Losurdo: "A Geopolítica da internet"

"A Geopolítica da internet"
por Domenico Losurdo

Este texto foi publicado na revista Belfagor. Rassegna di varia umanità, dirigida por Carlo Ferdinando Russo, 31 Julho 2010, p. 489-494. Rome.

"Mas a Internet não é ela mesma a expressão da liberdade de expressão? Os que argumentam isto são só os menos dotados (e os menos escrupulosos). Na realidade – reconhece Douglas Paal, ex-colaborador de Reagan e de Bush sénior – a Internet é actualmente «gerada por uma ONG que não passa de uma emanação do Departamento do Comércio dos EUA». Mas trata-se apenas de comércio? O semanário alemão Die Zeit pede esclarecimentos a James Bamford, um dos maiores especialistas sobre os serviços secretos americanos: «Os chineses também receiam que empresas americanas como o Google sejam em última análise instrumentos dos serviços secretos americanos em território chinês. Será isso uma atitude paranóica?» «De modo nenhum» é a resposta imediata. Pelo contrário – acrescenta o especialista – até «organizações e instituições estrangeiras estão infiltradas» pelos serviços secretos americanos, que estão sempre em condições de interceptar comunicações telefónicas em todos os cantos do planeta e devem ser considerados como «os maiores piratas informáticos do mundo»."

| INSTRUÇÃO DE TRABALHO A |
Liste todas as pessoas mencionadas pelo nome no texto sobre a geopolítica da internet.
| INSTRUÇÃO DE TRABALHO B |
Dê seguimento ao texto sobre a geopolítica da internet, começando logo após a última frase.

| DADOS FORNECIDOS |

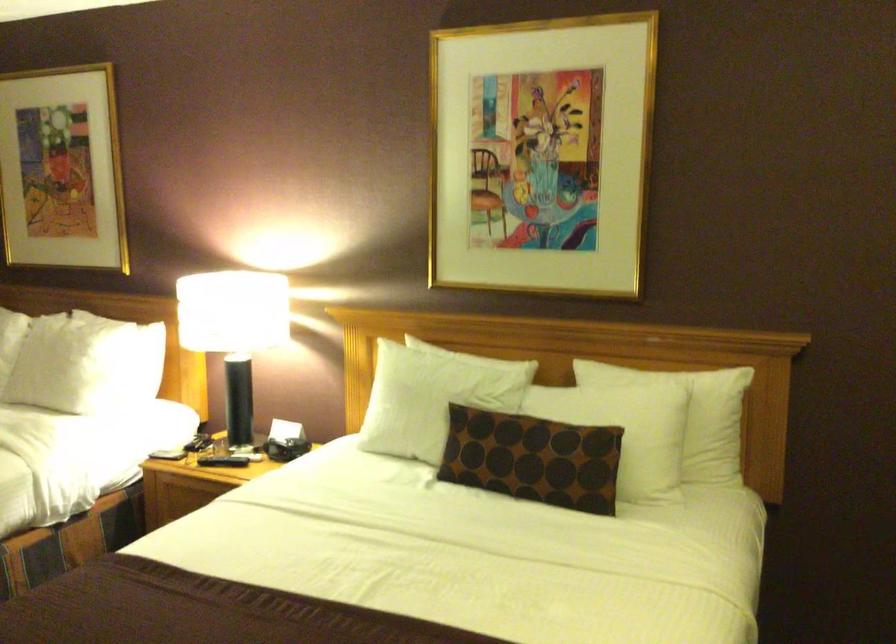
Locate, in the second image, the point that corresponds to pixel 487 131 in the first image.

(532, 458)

| RESULTADO A |
- Domenico Losurdo
- Carlo Ferdinando Russo
- Douglas Paal
- Reagan
- Bush sénior
- James Bamford

| RESULTADO B |
O Google desafia o governo da República Popular da China: a grande imprensa de «informação» aplaudiu sem reservas o rigor moral e a coragem duma multinacional disposta a pagar caro em termos económicos para não se submeter às imposições da censura e reafirmar o direito humano à livre informação. Na verdade, embora de modo muito reduzido, também se fizeram ouvir algumas vozes apelando a uma maior prudência: teria havido apenas nobres motivações para explicar a posição do Google ou também haveria considerações de outra natureza? O grandioso gesto podia ser apenas um golpe de teatro numa habilidosa campanha de relações públicas: virar as costas desassombradamente a um mercado, embora prometedor, mas em que a concorrência local é feroz e conquistadora, pode vir a ser benéfico para a imagem e para os lucros da multinacional americana, abrindo-lhe o caminho para uma expansão noutros países e a nível mundial… E assim, no cenário traçado na Itália pelos órgãos de imprensa mais «não-conformistas», o cálculo utilitário aparece ao lado dos direitos do homem. A geopolítica, pelo contrário, continua a estar ausente, apesar de, para um observador mais atento, ser ela o autêntico protagonista.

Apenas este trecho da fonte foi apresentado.